Abstract Gas—liquid chromatographic and high-performance liquid chromatographic analyses on the effects of leaf treatment as well as the conditions for cannabinoid extraction were examined in two clones of Cannabis sativa L. Cannabinoid extracts of dried leaves, when analyzed by gas—liquid chromatography, showed no significant quantitative or qualitative differences regardless of drying procedure or temperature and duration of extraction investigated. Comparable high-performance liquid chromatographic analyses, however, indicated that while extraction temperature did not influence the cannabinoid profile, drying conditions had a significant effect. High ratios of acid to neutral forms were derived only from extracts of leaves dried at 37°C as compared to 60°C. Fresh, non-dried leaf material also yielded high ratios of acid to neutral forms, but the duration of extraction was found to affect cannabinoid yield significantly. Longer extractions of fresh leaves resulted in lower amounts of cannabinoids extracted. This study determined optimal procedures for analyzing fresh plant materials.

A Temporal Study of Cannabinoid Composition in Continual Clones of Cannabis sativa L. (Cannabaceae)

Genetically and developmentally defined vegetative samples of three clones of Cannabis sativa L. were grown in a common environment and analyzed for cannabinoid production. Significant variations occurred in cannabinoid levels in each clonal population. Throughout the 2-yr study, the cannabinoid fluctuations were random rather than cyclic. Although within each clone all cannabinoids increased or decreased simultaneously, fluctuations in cannabinoid levels occurred independently from clone to clone. In addition, each clone retained its distinctive morphology and cannabinoid profile throughout the study.
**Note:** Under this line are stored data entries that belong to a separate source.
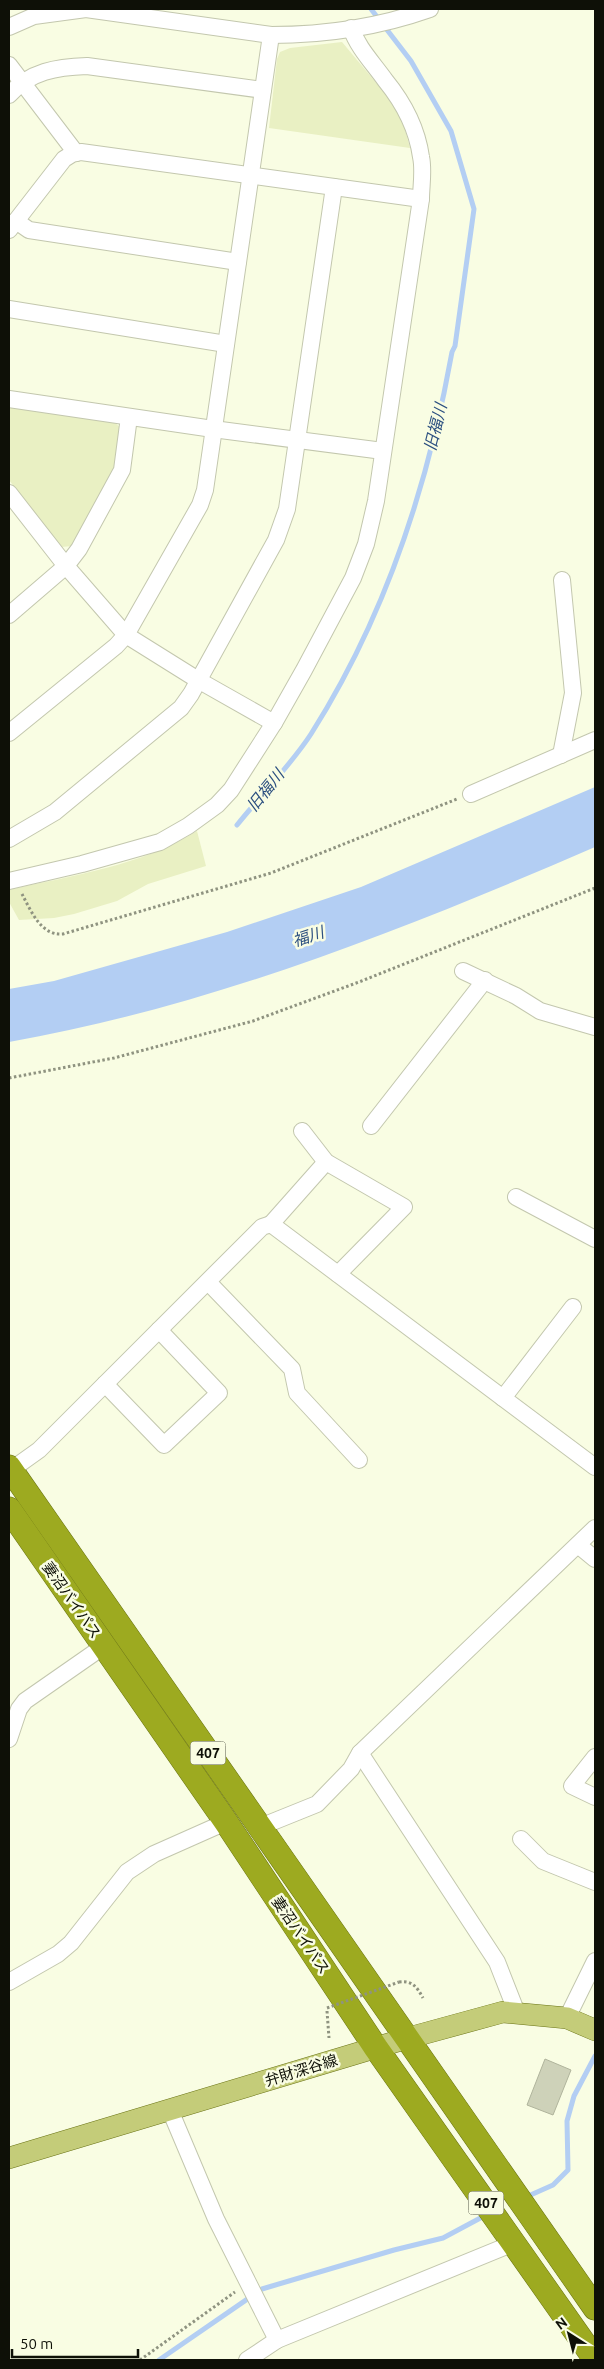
<svg xmlns="http://www.w3.org/2000/svg" width="604" height="2369" viewBox="0 0 604 2369" font-family="Ubuntu,'Noto Sans JP',sans-serif">
	<rect width="100%" height="100%" fill="#f9fde3"/>
	<g fill="#e9f0c3">
		<path d="M342 42 388 97 403 122 410 148 269 128 277 59 280 52 290 48Z"/>
		<path d="M9 406 113 421 123 430 116 470 73 546 61 547 9 480Z"/>
		<path d="M197 831 206 866 148 884 117 901 74 914 54 918 19 920 9 902V890C73 875 141 866 197 831Z"/>
	</g>
	<path fill="#b3cef3" d="M595 787V847C406 929 212 1006 9 1042V989L54 981 227 932 361 887Z"/>
	<g fill="none" stroke-linecap="round" stroke-linejoin="round">
		<g stroke="#b3cef3" stroke-width="5">
			<path d="M237 825C260 796 291 765 311 734 384 619 428 486 452 352L455 346 474 209 451 131 411 61 371 9"/>
			<path d="M526 2197 553 2185 568 2170 567 2121 574 2096 595 2056"/>
			<path d="M159 2360 262 2289 394 2250 443 2238 486 2215"/>
		</g>
	</g>
	<path fill="#ced2b9" stroke="#b0b49c" d="M545 2059 571 2070 553 2115 527 2105Z"/>
	<g fill="none" stroke-linecap="round" stroke-linejoin="round">
		<defs>
			<g id="minor">
				<path d="M9 27 34 16 86 9 271 35C325 35 379 27 430 9"/>
				<path d="M9 65 76 153"/>
				<path d="M9 95C30 71 57 67 87 66L263 90"/>
				<path d="M16 221 29 230 238 262"/>
				<path d="M9 230 64 159 72 154 81 152 421 199"/>
				<path d="M9 309 226 344"/>
				<path d="M9 399 213 429 383 451"/>
				<path d="M9 493 66 566 126 635 198 680 274 723"/>
				<path d="M9 615 66 566 79 549 122 470 129 417"/>
				<path d="M9 733 116 646 126 635 200 505 205 490 271 35"/>
				<path d="M561 755 573 693 562 580"/>
				<path d="M471 794 595 740"/>
				<path d="M9 839 55 812 181 708 191 694 276 540 287 509 334 187"/>
				<path d="M9 881 82 864 160 842 188 826 217 805 231 790 274 723 304 670 353 578 366 544 376 501 421 199C421 186 424 170 421 157 417 128 403 102 385 80 373 63 358 48 351 28"/>
				<path d="M463 971 516 996 540 1011 595 1027"/>
				<path d="M371 1126 485 980"/>
				<path d="M302 1131 326 1162 404 1207 338 1274"/>
				<path d="M516 1197 595 1239"/>
				<path d="M271 1224 326 1162"/>
				<path d="M208 1282 292 1369 297 1393 359 1460"/>
				<path d="M105 1384 164 1445 219 1393 159 1330"/>
				<path d="M503 1398 573 1307"/>
				<path d="M11 1470 39 1450 262 1227 271 1224 595 1467"/>
				<path d="M578 1545 595 1559"/>
				<path d="M9 1739 19 1709 25 1701 104 1646"/>
				<path d="M360 1753 497 1962 517 2013"/>
				<path d="M595 1757 572 1786 595 1797"/>
				<path d="M260 1827 317 1804 351 1769 360 1753 595 1528"/>
				<path d="M521 1839 543 1861 595 1882"/>
				<path d="M9 1982 58 1954 71 1943 127 1872 154 1854 226 1822"/>
				<path d="M567 2018 595 1961"/>
				<path d="M170 2110 216 2219 277 2340"/>
				<path d="M247 2360 277 2340 514 2243"/>
			</g>
			<path id="major" d="M9 2158 408 2038 503 2012 567 2018 595 2030"/>
			<g id="highway">
				<path d="M9 1467 595 2308"/>
				<path d="M9 1509 226 1822 376 2048 595 2359"/>
			</g>
		</defs>
		<use href="#minor" stroke="#c3c7ae" stroke-width="18"/>
		<use href="#major" stroke="#6b7417" stroke-width="22"/>
		<use href="#highway" stroke="#6b7417" stroke-width="25"/>
		<g stroke="#8f9380" stroke-width="3" stroke-dasharray="2.5 2.5" stroke-linecap="butt">
			<path d="M22 894C31 911 41 936 63 934L271 873 457 799"/>
			<path d="M9 1078 114 1058 253 1021 359 982 595 888"/>
			<path d="M399 1982C412 1980 417 1987 423 1998"/>
			<path d="M327 2011 329 2038"/>
			<path d="M140 2360 235 2292"/>
		</g>
		<use href="#minor" stroke="#fff" stroke-width="16"/>
		<use href="#major" stroke="#c4cc79" stroke-width="21"/>
		<use href="#highway" stroke="#9daa20" stroke-width="24"/>
		<path stroke="#8f9380" stroke-width="3" stroke-dasharray="2.5 2.5" stroke-linecap="butt" d="M327 2008 399 1982"/>
	</g>
	<g text-anchor="middle" dominant-baseline="central" stroke-width="5" stroke-linejoin="round" paint-order="stroke">
		<g fill="#f9fde3" stroke="#545749" stroke-width="1">
			<rect x="190.5" y="1741.5" width="35" height="23" rx="4"/>
			<rect x="468.5" y="2191.5" width="35" height="23" rx="4"/>
		</g>
		<g font-size="14" font-weight="bold" fill="#0e1007">
			<text x="208" y="1753">407</text>
			<text x="486" y="2203">407</text>
		</g>
		<g font-size="15" fill="#0e1007" stroke="#f9fde3">
			<text transform="translate(72 1600) rotate(55)">妻沼バイパス</text>
			<text transform="translate(301 1935) rotate(56)">妻沼バイパス</text>
			<text transform="translate(301 2070) rotate(-17)">弁財深谷線</text>
		</g>
		<g font-size="16" font-style="italic" fill="#2c5080" stroke="#f9fde3">
			<text transform="translate(435 427) rotate(-76)">旧福川</text>
			<text transform="translate(265 790) rotate(-51)">旧福川</text>
			<text transform="translate(308 936) rotate(-18)">福川</text>
		</g>
	</g>
	<rect width="604" height="2369" fill="none" stroke="#0e1007" stroke-width="20"/>
	<g transform="translate(569 2334) rotate(324)" stroke="#f9fde3" stroke-width="4" paint-order="stroke">
	<path d="M0-4L9 19L0 12L-9 19Z" fill="#0e1007"/>
	<text y="-8" font-size="14" font-weight="bold" text-anchor="middle" fill="#0e1007">N</text>
	</g>
	<path d="M12 2349v8h126v-8" fill="none" stroke="#0e1007" stroke-width="2.5"/>
	<text x="20" y="2349" font-size="15" fill="#0e1007" stroke="#f9fde3" stroke-width="4" paint-order="stroke">50 m</text>
</svg>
Cannabinoid Occurrence in Seedlings of Cannabis sativa L.: Quantitation in Seedlings of Known Age and Primary Leaf Length

Seedlings of a Δ9-tetrahydrocannabinol (THC) dominant strain of Cannabis sativa were employed to develop a biological system to investigate cannabinoid biosynthesis. High-performance liquid chromatography was used to detect and quantify the cannabinoids. Cannabinoids were first detected in seedlings of light/dark-grown plants at 48-50 h. The first cannabinoid detected was cannabichromene (CBC) at 52-54 h. At 60-62 h both cannabigerol (CBG) and THC were detected along with CBC. A similar sequence appeared in dark-grown seedlings, but CBC became evident only at 56-58 h, and THC and CBG were first detected at 66-68 h. This pattern is significant because previously proposed pathways of cannabinoid synthesis have indicated that CBG is a precursor to CBC, yet CBG is not the first cannabinoid to be detected but occurs later with the appearance of THC. Cannabinoid concentrations were always higher in light-grown than in dark-grown plants of comparable age. Cannabinoid quantities on a dry-weight basis increased with increasing leaf length and/or increasing age.